For studying ecology, the children dressed as various tiny animals and walked in a procession: bumblebees, butterflies, lions and rabbits and frogs. The butterflies, with their yellow tutus and tights, wings of net and wire, looked especially light; they fluttered. The usual band thumped before them while mothers beamed. The children scuffed their colored slippers down to the park.

      The costumes were elaborate; fortunately they could be worn again the following day in the spring Lent Procession of Flowers. This time most of the bees and butterflies, heavily dependent on training wheels, pedaled their bicycles. It was wise a decision because the weather’s turned very hot. In the small park we think of as a WPA Project (because of the daily movement of rocks from one side to the other for the past four months) something new was installed: a faucet. Perhaps some day a fountain will grow around it. For the moment, it stands nude in the center of dry gravelly soil. I saw a woman wash her clothes in a bucket. A wire that might pass for a clothesline hung across the width of the area, but the woman didn't use it. She rinsed her garment and hung it on the faucet pipe to dry.

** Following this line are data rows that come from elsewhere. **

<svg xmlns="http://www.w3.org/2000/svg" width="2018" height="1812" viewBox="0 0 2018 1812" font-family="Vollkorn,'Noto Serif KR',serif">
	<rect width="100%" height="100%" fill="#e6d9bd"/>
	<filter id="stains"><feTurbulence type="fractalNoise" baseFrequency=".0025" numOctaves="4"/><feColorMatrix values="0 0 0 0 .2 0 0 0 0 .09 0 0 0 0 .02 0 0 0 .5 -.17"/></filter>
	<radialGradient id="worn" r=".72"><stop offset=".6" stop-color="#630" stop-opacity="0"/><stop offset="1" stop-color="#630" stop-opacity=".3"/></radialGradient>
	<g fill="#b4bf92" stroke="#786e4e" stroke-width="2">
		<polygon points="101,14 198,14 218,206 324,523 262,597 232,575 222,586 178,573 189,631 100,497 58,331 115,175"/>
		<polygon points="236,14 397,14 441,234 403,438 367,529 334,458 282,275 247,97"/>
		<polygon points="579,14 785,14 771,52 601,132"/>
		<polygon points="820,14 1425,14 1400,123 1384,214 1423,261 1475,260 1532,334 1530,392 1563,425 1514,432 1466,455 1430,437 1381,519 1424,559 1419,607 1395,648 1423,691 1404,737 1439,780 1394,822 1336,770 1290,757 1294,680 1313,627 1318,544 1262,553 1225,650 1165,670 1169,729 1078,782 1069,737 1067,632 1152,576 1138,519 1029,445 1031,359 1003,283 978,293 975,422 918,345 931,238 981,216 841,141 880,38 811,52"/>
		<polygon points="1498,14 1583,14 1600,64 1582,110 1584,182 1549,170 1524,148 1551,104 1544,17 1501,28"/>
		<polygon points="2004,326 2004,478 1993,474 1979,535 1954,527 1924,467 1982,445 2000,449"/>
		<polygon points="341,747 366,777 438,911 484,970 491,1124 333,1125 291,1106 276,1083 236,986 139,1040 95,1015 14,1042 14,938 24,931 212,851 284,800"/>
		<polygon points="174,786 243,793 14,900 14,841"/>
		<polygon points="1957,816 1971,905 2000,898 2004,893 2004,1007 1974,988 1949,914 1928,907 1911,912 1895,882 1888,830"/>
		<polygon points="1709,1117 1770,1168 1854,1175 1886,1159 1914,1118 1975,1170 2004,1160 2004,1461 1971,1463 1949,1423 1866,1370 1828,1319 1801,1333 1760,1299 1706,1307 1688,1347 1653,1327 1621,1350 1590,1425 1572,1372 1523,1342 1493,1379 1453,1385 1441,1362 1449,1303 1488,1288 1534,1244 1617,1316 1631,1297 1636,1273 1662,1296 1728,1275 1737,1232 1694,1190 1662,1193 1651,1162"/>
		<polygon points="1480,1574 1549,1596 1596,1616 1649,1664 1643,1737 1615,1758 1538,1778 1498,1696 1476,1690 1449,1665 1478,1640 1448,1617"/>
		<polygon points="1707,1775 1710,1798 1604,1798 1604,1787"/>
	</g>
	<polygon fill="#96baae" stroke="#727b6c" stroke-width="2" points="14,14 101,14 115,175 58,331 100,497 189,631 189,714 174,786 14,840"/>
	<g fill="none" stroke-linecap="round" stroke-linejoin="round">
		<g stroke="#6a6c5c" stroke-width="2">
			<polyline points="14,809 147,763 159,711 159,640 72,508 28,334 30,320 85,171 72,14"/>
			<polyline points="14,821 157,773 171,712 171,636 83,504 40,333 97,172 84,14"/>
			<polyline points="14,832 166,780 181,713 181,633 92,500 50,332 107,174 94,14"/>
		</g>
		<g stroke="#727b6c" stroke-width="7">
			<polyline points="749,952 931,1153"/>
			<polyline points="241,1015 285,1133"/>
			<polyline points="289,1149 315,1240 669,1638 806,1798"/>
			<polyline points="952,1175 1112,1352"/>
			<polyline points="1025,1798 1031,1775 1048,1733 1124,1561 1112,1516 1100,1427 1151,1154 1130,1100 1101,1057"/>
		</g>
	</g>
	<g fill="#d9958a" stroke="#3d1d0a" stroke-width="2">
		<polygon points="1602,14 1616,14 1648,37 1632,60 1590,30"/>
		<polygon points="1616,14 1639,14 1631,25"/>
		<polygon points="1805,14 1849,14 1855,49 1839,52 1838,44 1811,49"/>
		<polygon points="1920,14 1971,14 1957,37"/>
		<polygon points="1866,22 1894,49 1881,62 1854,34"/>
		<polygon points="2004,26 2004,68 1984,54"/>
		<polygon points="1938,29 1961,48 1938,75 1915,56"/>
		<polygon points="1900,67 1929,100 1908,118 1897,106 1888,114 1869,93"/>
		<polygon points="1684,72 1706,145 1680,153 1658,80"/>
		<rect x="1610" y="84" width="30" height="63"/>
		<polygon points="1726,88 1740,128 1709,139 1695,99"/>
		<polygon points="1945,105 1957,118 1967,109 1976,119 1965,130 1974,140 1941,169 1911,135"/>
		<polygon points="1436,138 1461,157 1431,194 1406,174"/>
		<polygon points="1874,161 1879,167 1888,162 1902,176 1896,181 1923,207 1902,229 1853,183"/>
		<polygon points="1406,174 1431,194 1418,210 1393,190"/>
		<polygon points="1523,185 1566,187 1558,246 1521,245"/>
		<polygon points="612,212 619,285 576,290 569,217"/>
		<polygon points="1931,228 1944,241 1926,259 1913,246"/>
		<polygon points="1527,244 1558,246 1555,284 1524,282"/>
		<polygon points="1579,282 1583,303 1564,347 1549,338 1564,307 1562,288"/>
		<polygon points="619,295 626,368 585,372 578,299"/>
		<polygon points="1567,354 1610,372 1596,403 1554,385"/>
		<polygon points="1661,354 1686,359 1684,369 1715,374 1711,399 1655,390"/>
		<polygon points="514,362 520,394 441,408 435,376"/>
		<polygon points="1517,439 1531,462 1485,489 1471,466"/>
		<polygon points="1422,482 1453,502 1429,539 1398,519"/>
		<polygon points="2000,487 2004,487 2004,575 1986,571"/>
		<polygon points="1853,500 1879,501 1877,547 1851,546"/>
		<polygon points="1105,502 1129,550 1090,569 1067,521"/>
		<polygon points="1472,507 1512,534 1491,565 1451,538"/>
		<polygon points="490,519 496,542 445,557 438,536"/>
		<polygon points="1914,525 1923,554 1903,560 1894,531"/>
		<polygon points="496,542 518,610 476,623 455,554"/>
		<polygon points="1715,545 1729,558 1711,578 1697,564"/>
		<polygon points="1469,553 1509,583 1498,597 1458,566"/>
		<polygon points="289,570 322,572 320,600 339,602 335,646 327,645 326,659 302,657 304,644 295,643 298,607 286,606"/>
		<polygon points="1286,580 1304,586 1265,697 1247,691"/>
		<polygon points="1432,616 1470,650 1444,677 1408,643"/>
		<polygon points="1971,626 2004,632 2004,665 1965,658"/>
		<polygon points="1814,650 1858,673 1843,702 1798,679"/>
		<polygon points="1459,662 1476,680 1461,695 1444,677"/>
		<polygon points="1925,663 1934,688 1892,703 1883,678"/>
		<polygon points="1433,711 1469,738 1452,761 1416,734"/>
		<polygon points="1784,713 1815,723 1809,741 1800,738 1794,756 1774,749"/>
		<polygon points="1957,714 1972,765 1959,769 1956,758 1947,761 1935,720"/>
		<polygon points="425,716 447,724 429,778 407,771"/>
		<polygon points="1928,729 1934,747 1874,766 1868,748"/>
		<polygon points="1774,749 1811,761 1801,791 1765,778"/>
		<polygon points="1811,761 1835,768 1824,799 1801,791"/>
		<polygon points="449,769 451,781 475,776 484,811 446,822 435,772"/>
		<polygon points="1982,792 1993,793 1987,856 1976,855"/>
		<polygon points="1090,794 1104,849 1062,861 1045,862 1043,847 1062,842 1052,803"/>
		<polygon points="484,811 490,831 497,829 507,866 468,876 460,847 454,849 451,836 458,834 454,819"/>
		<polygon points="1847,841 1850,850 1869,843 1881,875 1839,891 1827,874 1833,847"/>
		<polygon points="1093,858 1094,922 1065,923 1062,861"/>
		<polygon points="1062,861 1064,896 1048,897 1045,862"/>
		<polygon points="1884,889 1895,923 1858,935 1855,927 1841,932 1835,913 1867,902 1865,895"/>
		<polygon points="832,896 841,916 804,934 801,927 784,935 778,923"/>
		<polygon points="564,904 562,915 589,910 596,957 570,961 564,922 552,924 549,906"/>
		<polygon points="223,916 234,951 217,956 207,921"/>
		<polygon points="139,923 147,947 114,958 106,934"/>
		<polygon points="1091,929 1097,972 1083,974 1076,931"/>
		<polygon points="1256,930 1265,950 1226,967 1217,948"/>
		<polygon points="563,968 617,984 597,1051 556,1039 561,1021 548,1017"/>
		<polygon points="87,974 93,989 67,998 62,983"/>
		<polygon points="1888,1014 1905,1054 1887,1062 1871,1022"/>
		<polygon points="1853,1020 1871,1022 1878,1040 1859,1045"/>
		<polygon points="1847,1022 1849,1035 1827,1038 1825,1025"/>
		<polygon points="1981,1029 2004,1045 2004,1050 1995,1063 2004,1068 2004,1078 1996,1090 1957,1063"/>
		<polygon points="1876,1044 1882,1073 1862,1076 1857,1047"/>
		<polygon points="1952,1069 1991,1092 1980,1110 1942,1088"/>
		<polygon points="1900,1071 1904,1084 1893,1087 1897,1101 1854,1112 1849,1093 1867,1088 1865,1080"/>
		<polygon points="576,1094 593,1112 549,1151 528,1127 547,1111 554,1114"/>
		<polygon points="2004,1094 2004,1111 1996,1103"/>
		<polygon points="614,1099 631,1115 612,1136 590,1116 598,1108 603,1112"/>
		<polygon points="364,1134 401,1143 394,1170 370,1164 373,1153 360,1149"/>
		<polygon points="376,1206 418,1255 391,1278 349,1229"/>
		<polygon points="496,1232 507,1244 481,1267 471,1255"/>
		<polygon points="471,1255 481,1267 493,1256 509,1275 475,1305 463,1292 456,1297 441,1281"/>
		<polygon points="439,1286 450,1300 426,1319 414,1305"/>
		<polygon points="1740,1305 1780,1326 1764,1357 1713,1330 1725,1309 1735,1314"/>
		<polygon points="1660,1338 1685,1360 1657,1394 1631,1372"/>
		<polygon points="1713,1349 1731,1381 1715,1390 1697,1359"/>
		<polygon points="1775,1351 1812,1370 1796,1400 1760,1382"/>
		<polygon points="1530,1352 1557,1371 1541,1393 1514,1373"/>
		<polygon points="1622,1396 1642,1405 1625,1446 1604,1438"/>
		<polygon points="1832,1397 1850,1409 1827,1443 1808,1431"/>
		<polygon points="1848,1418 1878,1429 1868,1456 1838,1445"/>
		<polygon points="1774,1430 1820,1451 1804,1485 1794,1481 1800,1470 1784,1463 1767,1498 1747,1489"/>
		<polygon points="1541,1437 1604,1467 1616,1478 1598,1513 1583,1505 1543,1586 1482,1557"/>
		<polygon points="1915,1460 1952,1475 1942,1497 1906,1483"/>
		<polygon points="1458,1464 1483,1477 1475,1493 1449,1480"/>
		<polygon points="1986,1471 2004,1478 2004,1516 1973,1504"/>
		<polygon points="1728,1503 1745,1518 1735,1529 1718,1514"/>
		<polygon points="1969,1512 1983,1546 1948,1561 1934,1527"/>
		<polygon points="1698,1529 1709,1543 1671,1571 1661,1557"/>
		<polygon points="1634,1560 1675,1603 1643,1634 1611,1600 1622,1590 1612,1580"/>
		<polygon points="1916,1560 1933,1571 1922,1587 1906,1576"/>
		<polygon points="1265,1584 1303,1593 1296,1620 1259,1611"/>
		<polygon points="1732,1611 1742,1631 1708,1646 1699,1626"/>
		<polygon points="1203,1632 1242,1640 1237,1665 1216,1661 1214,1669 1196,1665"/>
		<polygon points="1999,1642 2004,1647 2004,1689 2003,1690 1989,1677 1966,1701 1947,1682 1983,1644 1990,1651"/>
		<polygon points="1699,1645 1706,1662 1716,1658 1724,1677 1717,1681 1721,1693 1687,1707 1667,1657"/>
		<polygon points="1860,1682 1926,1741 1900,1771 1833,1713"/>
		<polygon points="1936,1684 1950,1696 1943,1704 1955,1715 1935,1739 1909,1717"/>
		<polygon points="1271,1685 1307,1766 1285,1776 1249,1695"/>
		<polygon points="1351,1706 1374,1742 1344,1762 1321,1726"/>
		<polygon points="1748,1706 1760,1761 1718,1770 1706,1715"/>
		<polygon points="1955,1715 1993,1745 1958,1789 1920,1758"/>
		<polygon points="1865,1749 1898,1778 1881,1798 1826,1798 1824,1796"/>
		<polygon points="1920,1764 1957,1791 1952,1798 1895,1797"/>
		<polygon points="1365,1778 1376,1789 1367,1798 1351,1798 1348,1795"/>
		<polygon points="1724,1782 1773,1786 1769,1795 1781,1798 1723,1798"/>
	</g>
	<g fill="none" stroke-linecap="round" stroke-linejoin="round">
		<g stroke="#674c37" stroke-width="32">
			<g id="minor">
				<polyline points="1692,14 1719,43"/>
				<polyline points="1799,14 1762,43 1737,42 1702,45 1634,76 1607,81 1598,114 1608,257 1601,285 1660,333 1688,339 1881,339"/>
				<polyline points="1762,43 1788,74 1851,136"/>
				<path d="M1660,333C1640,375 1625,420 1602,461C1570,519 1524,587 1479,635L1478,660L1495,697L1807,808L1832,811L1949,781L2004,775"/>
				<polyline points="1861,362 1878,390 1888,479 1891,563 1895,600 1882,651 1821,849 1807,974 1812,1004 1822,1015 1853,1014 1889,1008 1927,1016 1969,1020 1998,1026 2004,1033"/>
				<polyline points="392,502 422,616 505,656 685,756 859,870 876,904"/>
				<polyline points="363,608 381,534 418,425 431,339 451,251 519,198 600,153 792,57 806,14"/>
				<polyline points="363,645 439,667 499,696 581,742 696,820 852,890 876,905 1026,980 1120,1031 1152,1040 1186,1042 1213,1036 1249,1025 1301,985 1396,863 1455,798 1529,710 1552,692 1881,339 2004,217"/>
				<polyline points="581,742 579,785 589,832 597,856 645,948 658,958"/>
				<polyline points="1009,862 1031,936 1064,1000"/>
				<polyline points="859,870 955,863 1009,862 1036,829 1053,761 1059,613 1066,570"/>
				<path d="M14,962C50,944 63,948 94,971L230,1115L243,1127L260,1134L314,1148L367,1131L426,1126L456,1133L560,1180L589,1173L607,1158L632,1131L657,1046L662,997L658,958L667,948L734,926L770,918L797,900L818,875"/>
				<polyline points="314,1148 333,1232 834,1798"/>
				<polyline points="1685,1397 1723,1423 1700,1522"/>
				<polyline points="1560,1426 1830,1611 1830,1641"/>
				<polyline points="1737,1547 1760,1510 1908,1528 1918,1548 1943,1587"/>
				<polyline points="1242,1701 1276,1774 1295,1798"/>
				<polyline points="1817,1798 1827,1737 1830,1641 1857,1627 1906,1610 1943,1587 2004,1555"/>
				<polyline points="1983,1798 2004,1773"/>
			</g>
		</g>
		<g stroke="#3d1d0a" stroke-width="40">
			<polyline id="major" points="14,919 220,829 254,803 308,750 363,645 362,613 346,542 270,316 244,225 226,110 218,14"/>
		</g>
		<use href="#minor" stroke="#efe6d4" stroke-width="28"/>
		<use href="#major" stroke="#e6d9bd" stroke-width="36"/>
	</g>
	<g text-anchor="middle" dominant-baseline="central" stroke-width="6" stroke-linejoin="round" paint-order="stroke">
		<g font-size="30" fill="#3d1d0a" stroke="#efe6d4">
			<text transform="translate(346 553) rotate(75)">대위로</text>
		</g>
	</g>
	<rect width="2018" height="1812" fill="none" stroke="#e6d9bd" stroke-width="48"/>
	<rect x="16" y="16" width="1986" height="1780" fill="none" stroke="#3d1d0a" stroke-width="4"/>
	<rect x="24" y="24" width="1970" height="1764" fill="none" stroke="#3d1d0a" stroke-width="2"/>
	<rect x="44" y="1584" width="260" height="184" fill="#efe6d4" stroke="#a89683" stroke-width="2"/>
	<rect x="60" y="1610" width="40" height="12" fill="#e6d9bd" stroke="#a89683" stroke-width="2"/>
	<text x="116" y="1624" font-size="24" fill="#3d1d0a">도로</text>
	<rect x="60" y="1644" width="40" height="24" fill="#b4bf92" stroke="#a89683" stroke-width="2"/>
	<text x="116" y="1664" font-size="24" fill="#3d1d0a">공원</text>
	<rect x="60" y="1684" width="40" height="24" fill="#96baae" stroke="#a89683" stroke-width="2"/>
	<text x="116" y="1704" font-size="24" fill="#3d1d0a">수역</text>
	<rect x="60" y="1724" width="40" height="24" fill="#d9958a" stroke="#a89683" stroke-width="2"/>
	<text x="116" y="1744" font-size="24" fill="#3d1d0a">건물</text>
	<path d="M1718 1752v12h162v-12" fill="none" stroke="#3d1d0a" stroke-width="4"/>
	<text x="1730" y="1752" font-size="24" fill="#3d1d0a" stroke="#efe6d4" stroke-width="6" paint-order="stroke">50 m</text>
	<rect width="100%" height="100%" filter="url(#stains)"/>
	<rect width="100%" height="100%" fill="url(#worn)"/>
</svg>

This is a country where everything is improvised. I don't believe they've yet come to the concept of the right angle. Our gas tanks fasten to gas tubes with wires, our lamps with some sort of glue. The landlady daily climbs up onto the roof with a garden hose to fill our twenty gallon water tank. The tank is rusty; grains of iron coat my scalp.

      So this leads me to explain that our Internet Service Provider vanished. No warning given; after four days of no response George went by bus to their office and found it locked, vacant. Phones disconnected. The office people upstairs know nothing.

      Yet again I change my e-mail address. This time, although our ISP is local, I've signed up with Yahoo, in hopes that it's longer lived and I can use it from either country. If you sent me anything from about March 10 onward, consider it lost in the ether. But of course I am not lost, nor is George, who at this moment sits outside beneath a large striped umbrella conversing in Spanish with our neighbor. No mint juleps.